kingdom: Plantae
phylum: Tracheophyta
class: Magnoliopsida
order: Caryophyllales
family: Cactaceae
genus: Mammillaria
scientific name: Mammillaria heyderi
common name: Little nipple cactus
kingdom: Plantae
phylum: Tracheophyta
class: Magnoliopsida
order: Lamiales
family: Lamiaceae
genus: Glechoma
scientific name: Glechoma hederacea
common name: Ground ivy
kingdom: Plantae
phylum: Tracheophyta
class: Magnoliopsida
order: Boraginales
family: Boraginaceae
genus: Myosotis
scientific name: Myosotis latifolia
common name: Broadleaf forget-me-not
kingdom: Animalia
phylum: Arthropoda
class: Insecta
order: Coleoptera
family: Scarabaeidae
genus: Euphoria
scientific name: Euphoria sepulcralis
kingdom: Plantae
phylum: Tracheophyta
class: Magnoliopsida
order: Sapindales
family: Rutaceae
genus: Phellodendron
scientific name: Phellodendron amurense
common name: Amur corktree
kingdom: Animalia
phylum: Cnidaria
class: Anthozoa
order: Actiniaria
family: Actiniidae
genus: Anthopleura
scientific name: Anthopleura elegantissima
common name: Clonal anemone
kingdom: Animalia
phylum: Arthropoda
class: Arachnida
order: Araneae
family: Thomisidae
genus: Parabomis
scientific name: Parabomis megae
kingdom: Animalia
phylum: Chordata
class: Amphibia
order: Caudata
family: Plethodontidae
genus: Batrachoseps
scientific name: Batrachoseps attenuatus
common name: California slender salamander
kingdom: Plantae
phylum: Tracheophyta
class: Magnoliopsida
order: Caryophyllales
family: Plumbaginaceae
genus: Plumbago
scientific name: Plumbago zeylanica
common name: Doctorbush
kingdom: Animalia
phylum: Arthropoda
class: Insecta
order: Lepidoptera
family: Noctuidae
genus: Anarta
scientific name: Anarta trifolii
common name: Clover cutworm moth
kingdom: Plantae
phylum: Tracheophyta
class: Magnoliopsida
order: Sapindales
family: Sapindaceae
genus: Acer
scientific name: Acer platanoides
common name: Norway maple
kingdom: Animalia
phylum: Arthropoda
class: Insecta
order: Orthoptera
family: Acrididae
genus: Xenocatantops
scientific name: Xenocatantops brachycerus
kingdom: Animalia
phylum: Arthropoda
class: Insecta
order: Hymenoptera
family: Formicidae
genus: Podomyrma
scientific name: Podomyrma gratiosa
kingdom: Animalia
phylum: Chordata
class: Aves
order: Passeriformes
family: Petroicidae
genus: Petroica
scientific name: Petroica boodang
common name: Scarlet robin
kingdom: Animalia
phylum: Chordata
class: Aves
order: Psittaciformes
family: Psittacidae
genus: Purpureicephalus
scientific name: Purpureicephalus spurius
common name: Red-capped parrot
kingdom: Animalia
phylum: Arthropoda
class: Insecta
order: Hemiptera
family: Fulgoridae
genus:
——————
**Written problem:**
Transcribe the lines of the entries without change, beginning at the line containing "order: Boraginales" and continuing through the last line of the entries.

**Result of the exercise:**
order: Boraginales
family: Boraginaceae
genus: Myosotis
scientific name: Myosotis latifolia
common name: Broadleaf forget-me-not
kingdom: Animalia
phylum: Arthropoda
class: Insecta
order: Coleoptera
family: Scarabaeidae
genus: Euphoria
scientific name: Euphoria sepulcralis
kingdom: Plantae
phylum: Tracheophyta
class: Magnoliopsida
order: Sapindales
family: Rutaceae
genus: Phellodendron
scientific name: Phellodendron amurense
common name: Amur corktree
kingdom: Animalia
phylum: Cnidaria
class: Anthozoa
order: Actiniaria
family: Actiniidae
genus: Anthopleura
scientific name: Anthopleura elegantissima
common name: Clonal anemone
kingdom: Animalia
phylum: Arthropoda
class: Arachnida
order: Araneae
family: Thomisidae
genus: Parabomis
scientific name: Parabomis megae
kingdom: Animalia
phylum: Chordata
class: Amphibia
order: Caudata
family: Plethodontidae
genus: Batrachoseps
scientific name: Batrachoseps attenuatus
common name: California slender salamander
kingdom: Plantae
phylum: Tracheophyta
class: Magnoliopsida
order: Caryophyllales
family: Plumbaginaceae
genus: Plumbago
scientific name: Plumbago zeylanica
common name: Doctorbush
kingdom: Animalia
phylum: Arthropoda
class: Insecta
order: Lepidoptera
family: Noctuidae
genus: Anarta
scientific name: Anarta trifolii
common name: Clover cutworm moth
kingdom: Plantae
phylum: Tracheophyta
class: Magnoliopsida
order: Sapindales
family: Sapindaceae
genus: Acer
scientific name: Acer platanoides
common name: Norway maple
kingdom: Animalia
phylum: Arthropoda
class: Insecta
order: Orthoptera
family: Acrididae
genus: Xenocatantops
scientific name: Xenocatantops brachycerus
kingdom: Animalia
phylum: Arthropoda
class: Insecta
order: Hymenoptera
family: Formicidae
genus: Podomyrma
scientific name: Podomyrma gratiosa
kingdom: Animalia
phylum: Chordata
class: Aves
order: Passeriformes
family: Petroicidae
genus: Petroica
scientific name: Petroica boodang
common name: Scarlet robin
kingdom: Animalia
phylum: Chordata
class: Aves
order: Psittaciformes
family: Psittacidae
genus: Purpureicephalus
scientific name: Purpureicephalus spurius
common name: Red-capped parrot
kingdom: Animalia
phylum: Arthropoda
class: Insecta
order: Hemiptera
family: Fulgoridae
genus:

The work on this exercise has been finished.